_About this task:_
Each entry has to be given again in its exact wording, and no picture may appear in the result.

_Information supplied:_
□ □ □ □ □

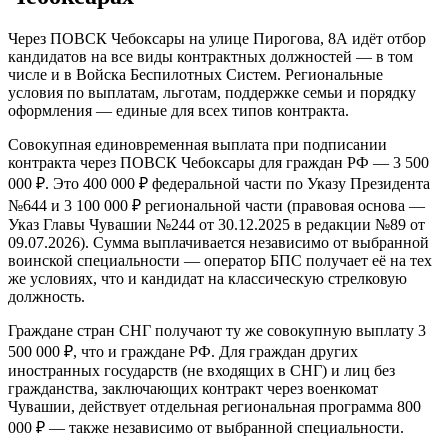
Через ПОВСК Чебоксары на улице Пирогова, 8А идёт отбор
кандидатов на все виды контрактных должностей — в том
числе и в Войска Беспилотных Систем. Региональные
условия по выплатам, льготам, поддержке семьи и порядку
оформления — единые для всех типов контракта.
Совокупная единовременная выплата при подписании
контракта через ПОВСК Чебоксары для граждан РФ — 3 500
000 ₽. Это 400 000 ₽ федеральной части по Указу Президента
№644 и 3 100 000 ₽ региональной части (правовая основа —
Указ Главы Чувашии №244 от 30.12.2025 в редакции №89 от
09.07.2026). Сумма выплачивается независимо от выбранной
воинской специальности — оператор БПС получает её на тех
же условиях, что и кандидат на классическую стрелковую
должность.
Граждане стран СНГ получают ту же совокупную выплату 3
500 000 ₽, что и граждане РФ. Для граждан других
иностранных государств (не входящих в СНГ) и лиц без
гражданства, заключающих контракт через военкомат
Чувашии, действует отдельная региональная программа 800
000 ₽ — также независимо от выбранной специальности.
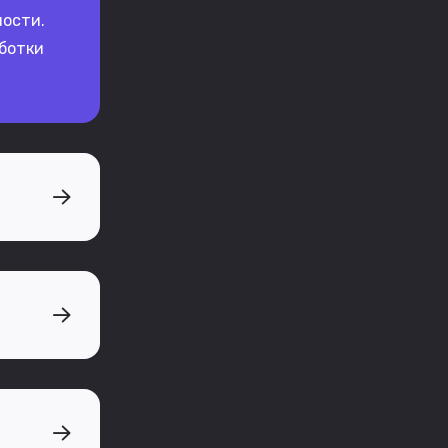
ности.
аботки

□ □ □ □ □

_Task output:_
Через ПОВСК Чебоксары на улице Пирогова, 8А идёт отбор
кандидатов на все виды контрактных должностей — в том
числе и в Войска Беспилотных Систем. Региональные
условия по выплатам, льготам, поддержке семьи и порядку
оформления — единые для всех типов контракта.
Совокупная единовременная выплата при подписании
контракта через ПОВСК Чебоксары для граждан РФ — 3 500
000 ₽. Это 400 000 ₽ федеральной части по Указу Президента
№644 и 3 100 000 ₽ региональной части (правовая основа —
Указ Главы Чувашии №244 от 30.12.2025 в редакции №89 от
09.07.2026). Сумма выплачивается независимо от выбранной
воинской специальности — оператор БПС получает её на тех
же условиях, что и кандидат на классическую стрелковую
должность.
Граждане стран СНГ получают ту же совокупную выплату 3
500 000 ₽, что и граждане РФ. Для граждан других
иностранных государств (не входящих в СНГ) и лиц без
гражданства, заключающих контракт через военкомат
Чувашии, действует отдельная региональная программа 800
000 ₽ — также независимо от выбранной специальности.
ности.
аботки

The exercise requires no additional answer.